Les jeunes doivent être amenés en Espagne continentale

500 mineurs doivent désormais être amenés en Espagne continentale. Les partis de droite sont indignés et interprètent cela comme une motivation pour une deuxième tempête sur la ville. Le ministre marocain de la Justice a également appelé au retour des mineurs marocains restés à Ceuta et a critiqué les procédures compliquées de l’UE.

Juan Jesús Vivas, qui détient le titre de « maire et président » de Ceuta, estime le nombre de migrants à 10 000, dont 2 000 mineurs.

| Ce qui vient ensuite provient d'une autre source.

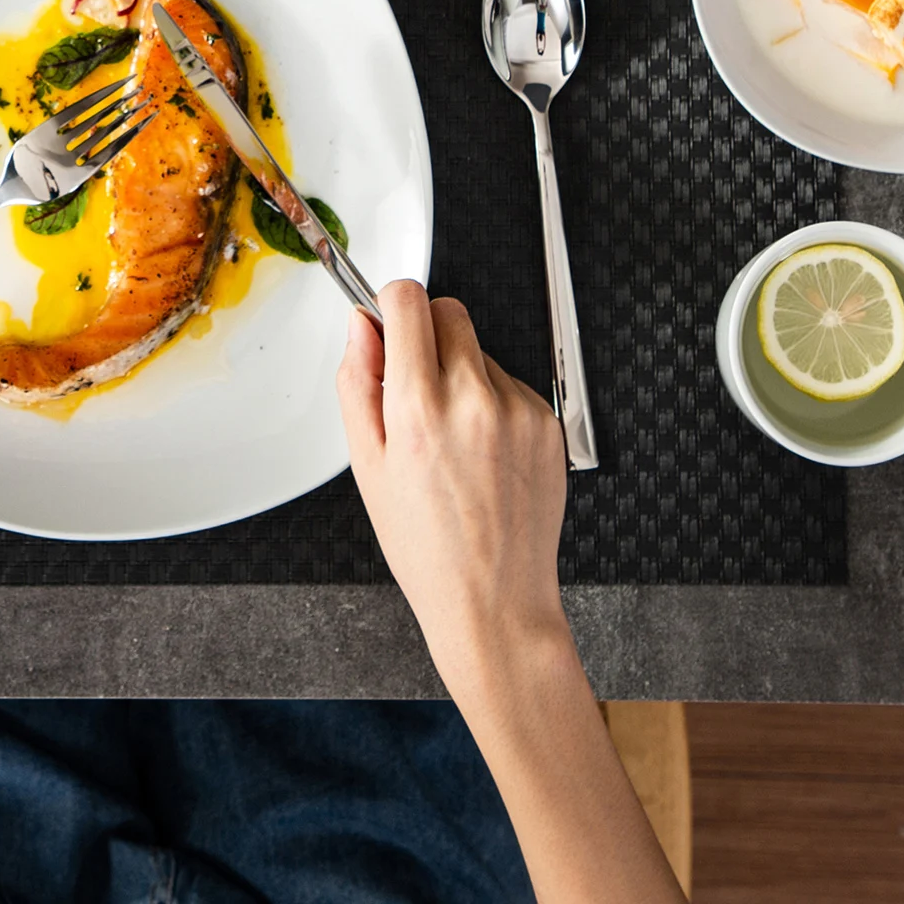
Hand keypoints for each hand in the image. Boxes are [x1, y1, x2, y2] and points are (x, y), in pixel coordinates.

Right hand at [338, 279, 571, 703]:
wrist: (495, 603)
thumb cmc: (427, 548)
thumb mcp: (366, 468)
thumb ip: (356, 383)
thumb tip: (360, 328)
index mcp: (419, 408)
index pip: (408, 301)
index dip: (389, 305)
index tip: (385, 323)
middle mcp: (473, 399)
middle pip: (448, 310)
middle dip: (425, 333)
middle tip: (414, 385)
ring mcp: (517, 409)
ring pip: (479, 349)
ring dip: (460, 372)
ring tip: (451, 438)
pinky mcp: (546, 421)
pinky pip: (509, 382)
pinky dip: (491, 402)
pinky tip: (482, 453)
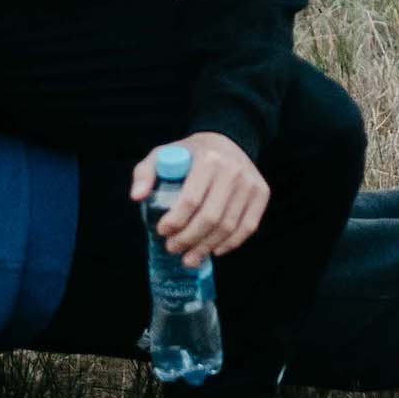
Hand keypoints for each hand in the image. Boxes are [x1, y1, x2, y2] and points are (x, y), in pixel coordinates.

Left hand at [132, 132, 270, 266]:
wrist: (227, 139)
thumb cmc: (191, 153)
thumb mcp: (163, 154)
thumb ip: (145, 173)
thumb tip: (137, 197)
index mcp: (208, 159)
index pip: (191, 200)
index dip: (175, 221)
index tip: (162, 232)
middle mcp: (233, 170)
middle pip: (210, 218)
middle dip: (189, 239)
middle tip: (173, 249)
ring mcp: (250, 183)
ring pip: (229, 226)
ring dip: (207, 247)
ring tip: (189, 258)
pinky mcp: (262, 193)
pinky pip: (248, 227)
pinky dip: (230, 244)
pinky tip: (214, 251)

Vivas fonde son estimation sur la distribution de colis alimentaires. Le ministère de l’Intérieur à Madrid parle cependant de 5 000. Selon l’agence pour les réfugiés HCR, 1 200 personnes pourraient avoir droit à l’asile.

On ne sait pas exactement ce qui se passera ensuite pendant la crise. En outre, en Espagne et au Maroc, la plupart des fonctionnaires et hommes politiques sont encore en vacances d’été. Les migrants et les habitants de Ceuta s’accordent sur au moins une chose : ils sont abandonnés.